Can you tell me about some results or care outcomes that you have seen from this program?

Our result paper is under review, and will hopefully be published in the next month. I can’t share any of the details, but what I can tell you is that, in general, we saw the same safety and the same quality of care, but we saw large improvements in patients’ physical activity compared to the control groups [receiving care in the hospital]. Patients who went home compared to patients who stayed in the hospital slept more, they walked more, and they were upright more often compared to their compatriots who were in the randomized control arm in the traditional hospital. And then we saw reductions in cost as well, which is our primary outcome—wanting to show that we could reduce the cost of acute care, but maintain quality and safety, while also improving the patient experience. We did see patient experience ratings go up when they were able to stay at home for their acute care.

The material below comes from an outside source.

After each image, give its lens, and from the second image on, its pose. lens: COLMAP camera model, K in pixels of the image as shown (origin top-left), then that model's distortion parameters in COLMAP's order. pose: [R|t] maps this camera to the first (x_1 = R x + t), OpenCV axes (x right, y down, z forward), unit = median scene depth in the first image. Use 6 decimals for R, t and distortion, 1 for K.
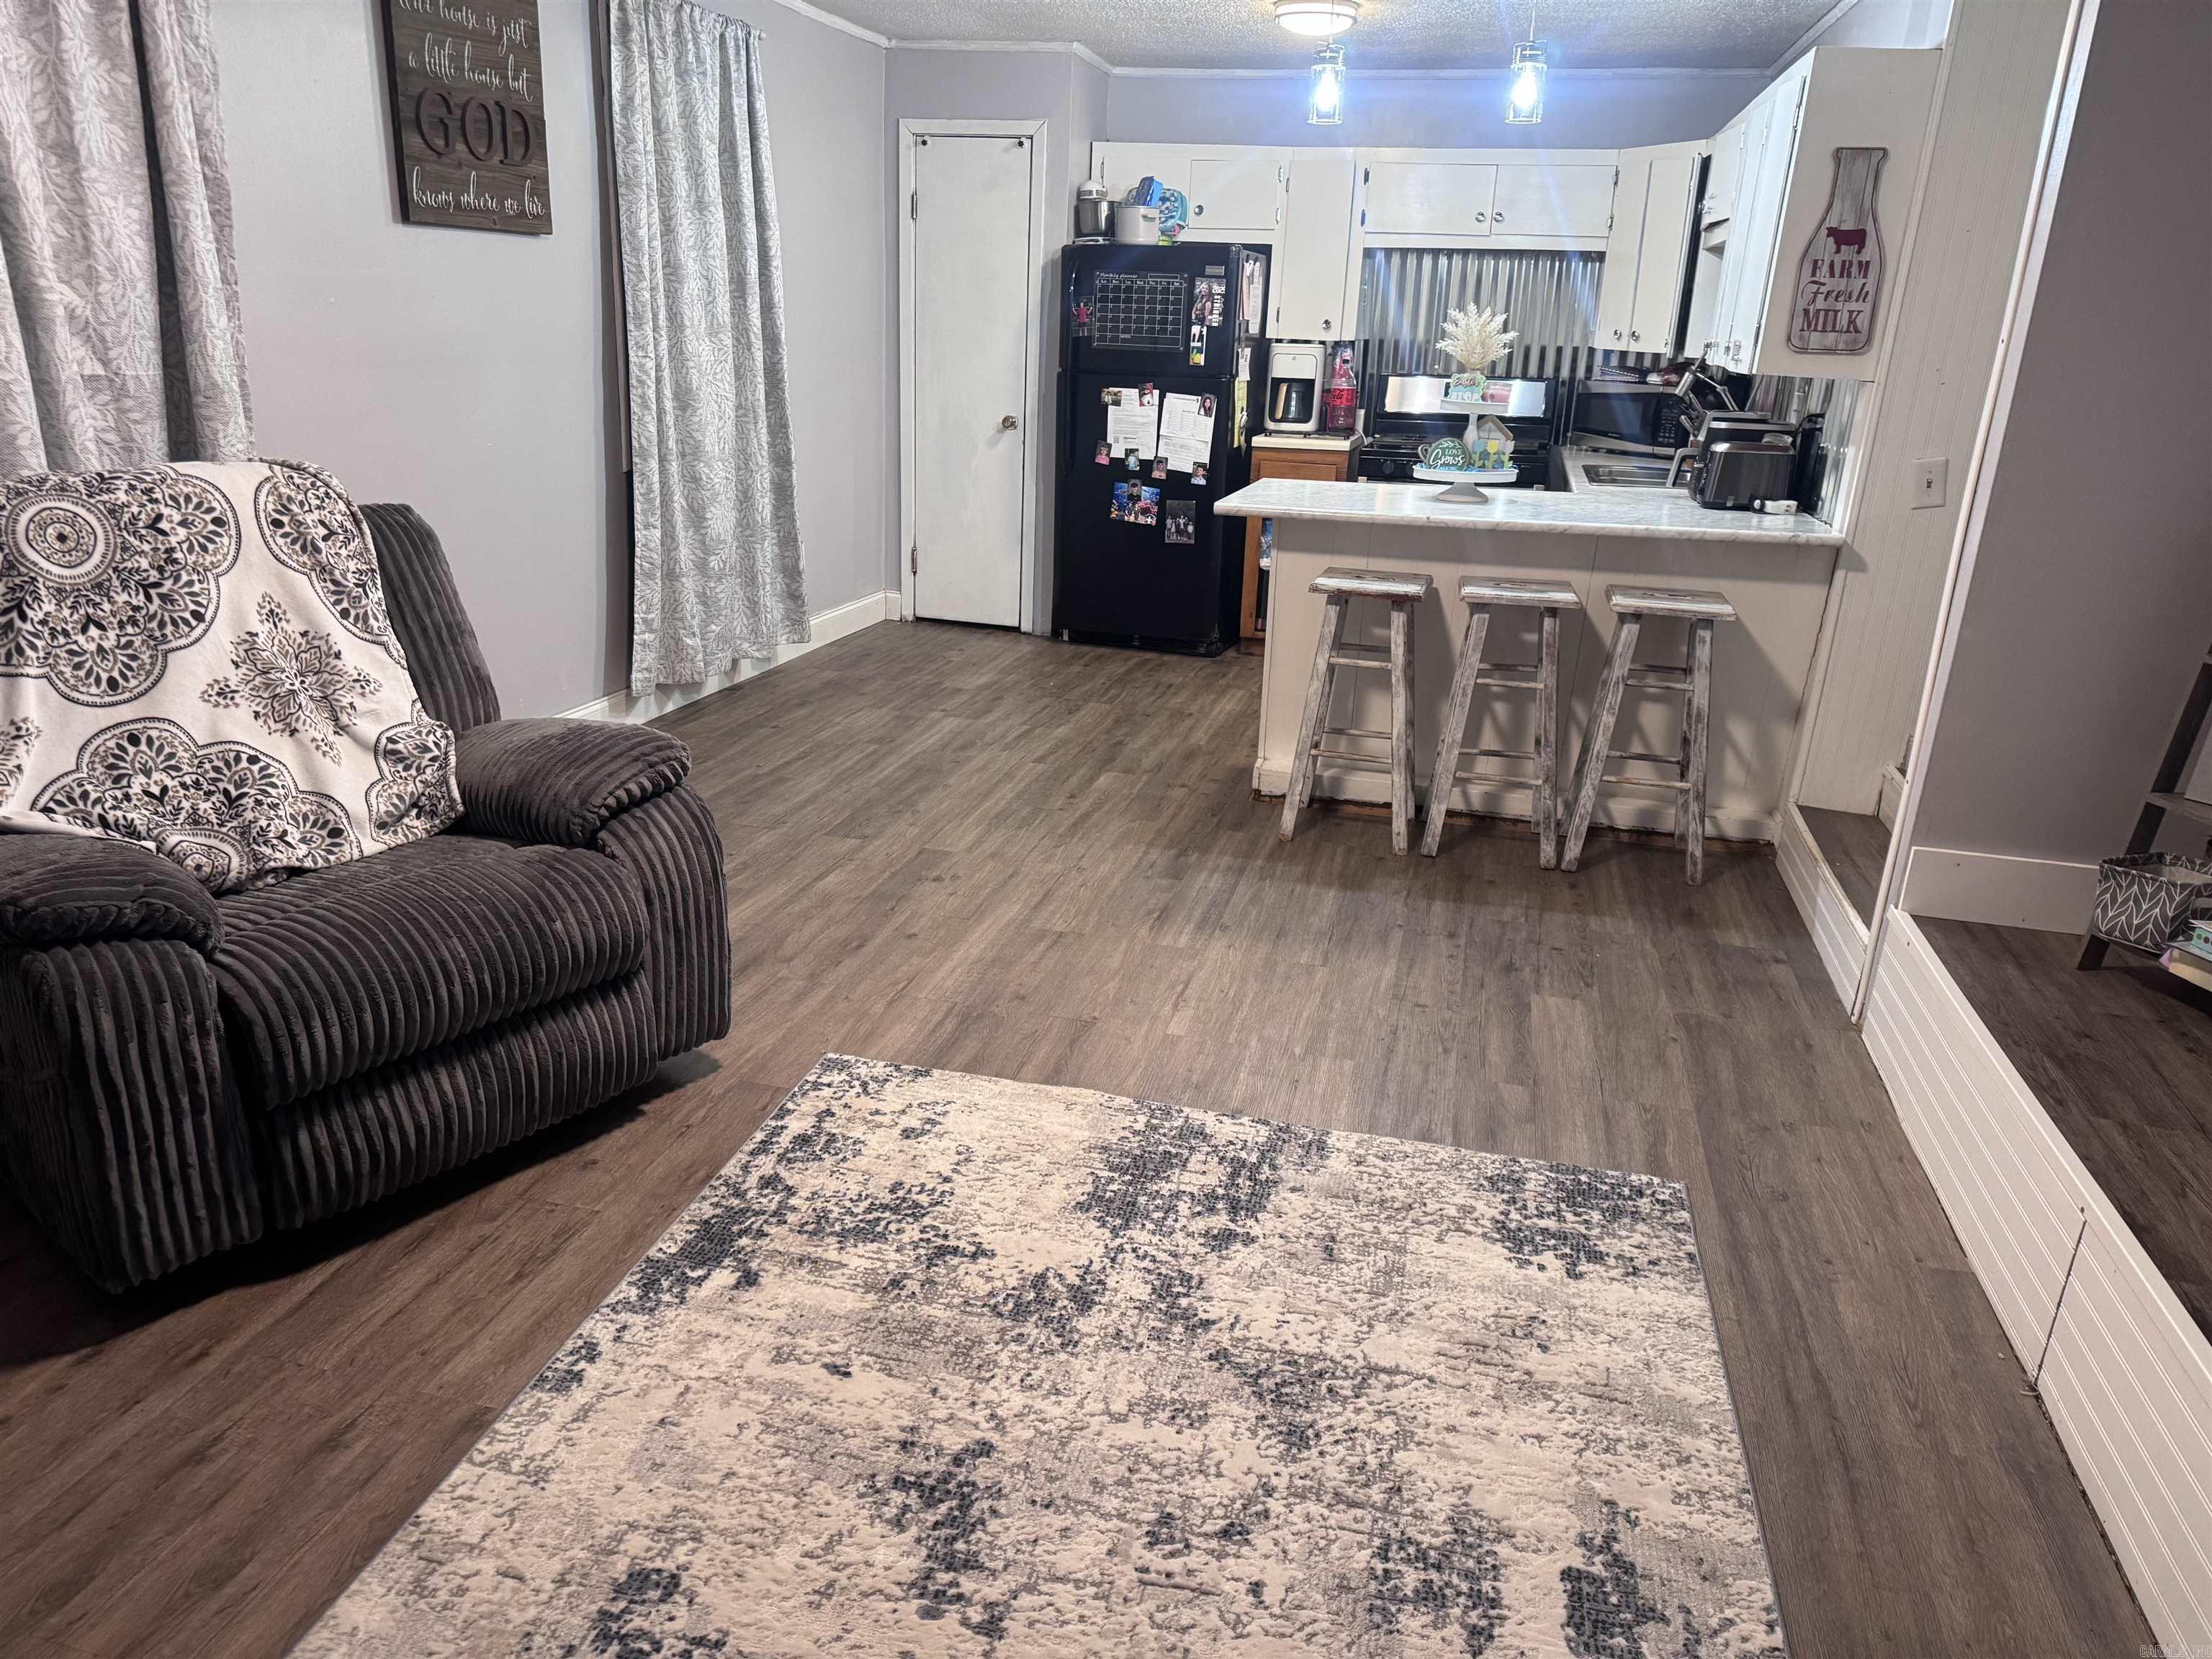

How are you using the wearables data and incorporating that into patient care?

We use the data in different ways; it’s very much a work in progress. The standard pieces are heart rate, respiratory rate and telemetry. We’ve built alarms that essentially tell us when a variable is outside the range that we’ve selected. Those alarms are then sent directly to the physicians’ and/or nurses’ phones, and they are immediately told that there is an issue. Some hospitals still have what we call telemetry nurses; we don’t have that role, we instead have machine algorithms that are watching all this data. And then, after an alarm is sent, we have the ability to call the patients or to start a video visit immediately to see what’s going on. And, our team also is able to activate and be at the patient’s home within 20 minutes.

Some of the more advanced, research-based work that we’re doing is creating smart alarms, and that’s essentially combining different values at once to make an alarm even smarter. For example, if a patient walks up the stairs, and their heart rate goes up, I’m OK with that. But, if patient is lying in bed and, all the sudden, has a very fast heart rate, that’s something that might be more concerning to me. So, combining something like exertion with heart rate can be a very powerful factor. And with the wearable, we’re able to grab, not just heart rate, but also three-dimensional (3D) accelerometry. Those are more detailed analyses we’re starting to do.